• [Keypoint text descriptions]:
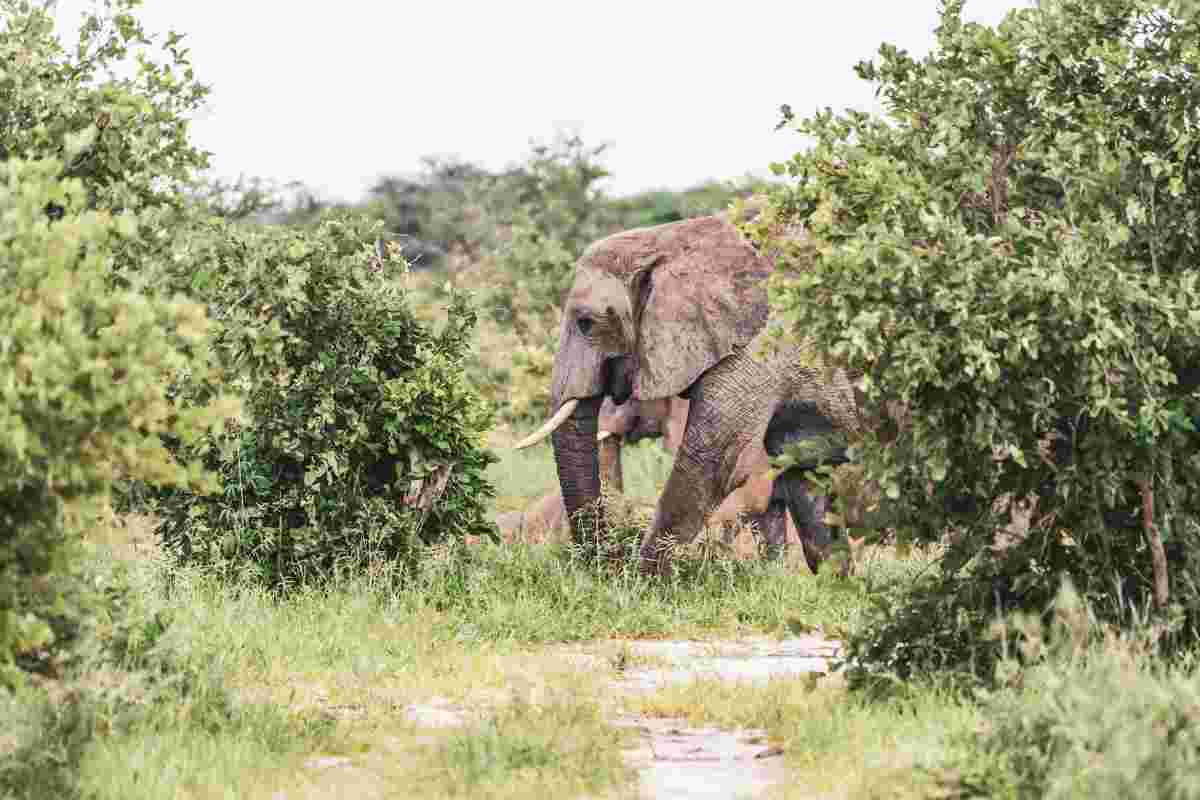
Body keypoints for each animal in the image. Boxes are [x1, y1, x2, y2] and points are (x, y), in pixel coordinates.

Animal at [514, 212, 867, 575]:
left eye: (586, 323)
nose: (608, 561)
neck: (668, 240)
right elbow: (808, 482)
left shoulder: (764, 345)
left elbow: (713, 461)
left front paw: (643, 583)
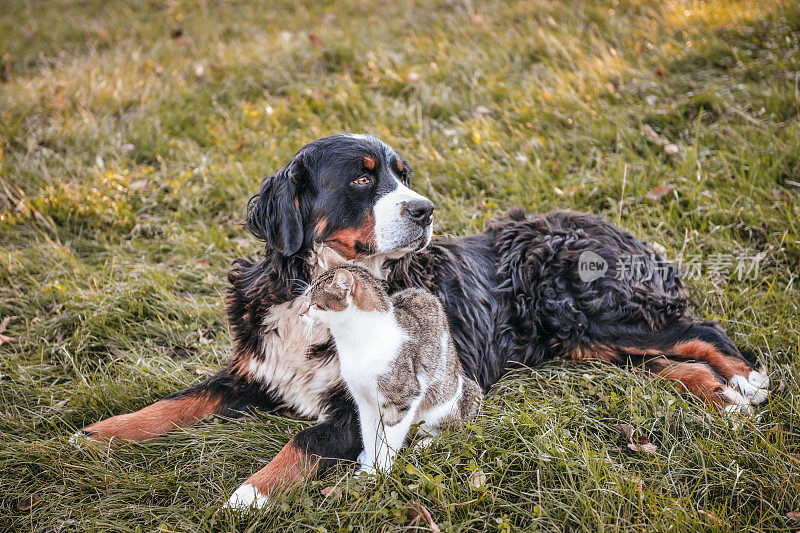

• [WHAT TO PRODUCE]: Once the lines above that include "left" are counted, report the number and nothing else.

• [COMPLETED EXERCISE]: 4